Mark Xu comments on The strategy-stealing assumption

Mark Xu 29 Jan 2024 18:32 UTC
2 points
It’s important to distinguish between:
- the strategy of “copy P2′s strategy” is a good strategy
- because P2 had a good strategy, there exists a good strategy for P1
Strategy stealing assumption isn’t saying that copying strategies is a good strategy, it’s saying the possibility of copying means that there exists a strategy P1 can take that is just a good as P2.
- Nathan Helm-Burger 29 Jan 2024 18:43 UTC
  2 points
  Parent
  Yes, that’s true. But I feel like the post doesn’t seem to address this.
  The first-mover-only strategy I think the Rogue AI team is going to be considering as one of its top options is, “Wipe out humanity (except for a few loyal servants) with an single unblockable first strike”.
  The copy-strategy that I think humanity should pursue here is, “Wipe out the Rogue AI with overwhelming force.”
  Of course, this requires humanity to even know that the Rogue AI team exists and is contemplating a first strike. That’s not an easy thing to accomplish, because an earlier strategy that the Rogue AI team is likely to be pursuing is “hide from the powerful opposed group that currently has control over 99% of the world’s resources.”

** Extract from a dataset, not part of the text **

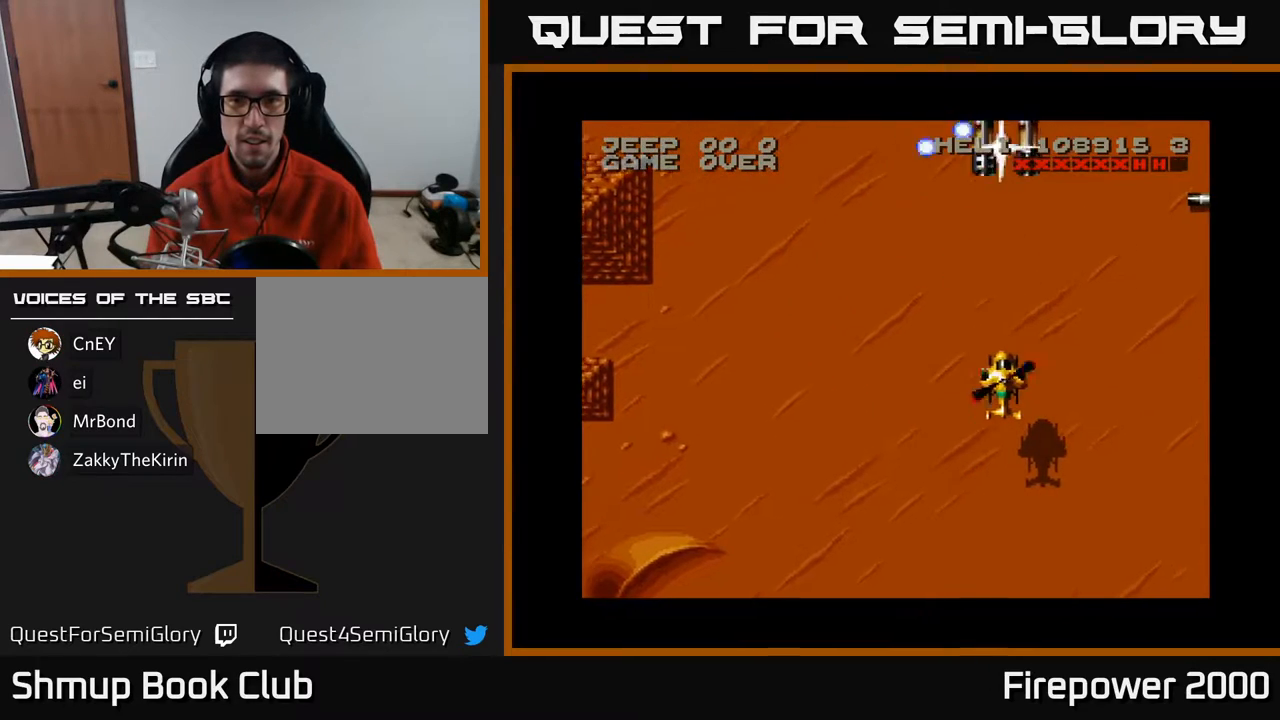
{"buttons": ["A", "DPAD_RIGHT"], "events": [[33, "DPAD_DOWN", "down"], [383, "DPAD_DOWN", "up"]]}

  - ryan_greenblatt 29 Jan 2024 18:53 UTC
    2 points
    Parent
    
    But I feel like the post doesn’t seem to address this.
    
    I think it does address and discuss this, see items 4, 8 and 11.
    
    I’m sympathetic to disagreeing with Paul overall, but it’s not as though these considerations haven’t been discussed.
    - Nathan Helm-Burger 29 Jan 2024 19:46 UTC
      2 points
      Parent
      I disagree that my point has been fully discussed, and even if it had been, I think it would be burying the lede to start with a paragraph like this:
      “Suppose that 1% of the world’s resources are controlled by unaligned AI, and 99% of the world’s resources are controlled by humans. We might hope that at least 99% of the universe’s resources end up being used for stuff-humans-like (in expectation).”

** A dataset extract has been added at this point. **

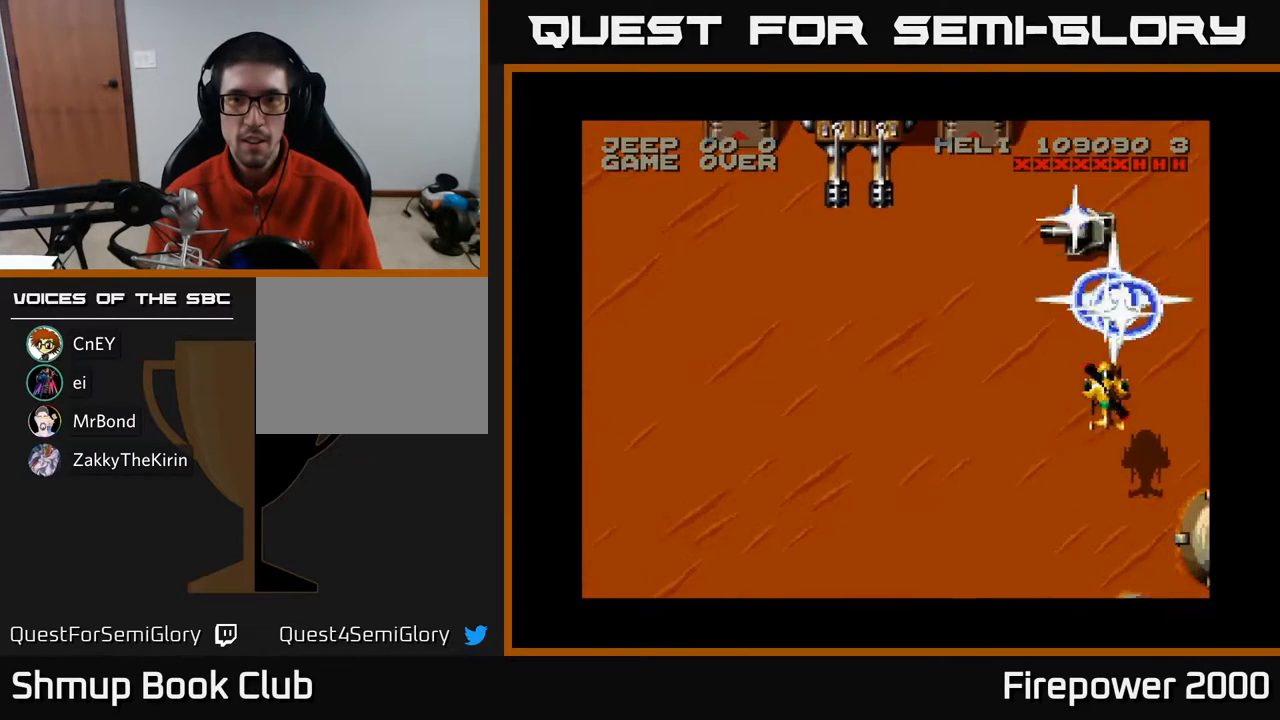
{"buttons": ["A", "DPAD_DOWN", "DPAD_LEFT"], "events": [[83, "DPAD_LEFT", "down"], [117, "DPAD_UP", "up"], [183, "DPAD_DOWN", "down"], [200, "DPAD_LEFT", "up"], [250, "DPAD_RIGHT", "down"], [283, "DPAD_RIGHT", "up"], [367, "DPAD_LEFT", "down"]]}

      Without following it up with something like:
      “Of course, the strategic considerations here are such that an immoral actor with 1% could choose to eliminate the 99% and thus have 100% of the future resources. Furthermore, if the unaligned AI team had so far hidden its existence, then this option would be asymmetrical since the 99% of humans wouldn’t know that they even had an opponent or that they were in imminent danger of being wiped out. Thus, we’d need to assume a very different offense-defense balance, or a failure of secrecy, to expect anything other than 100% of future resources going to the unaligned AI team. The remainder of this post explores the specific branch of the hypothetical future in which elimination of the opponent (in either direction) is not an option for some unspecified reason.”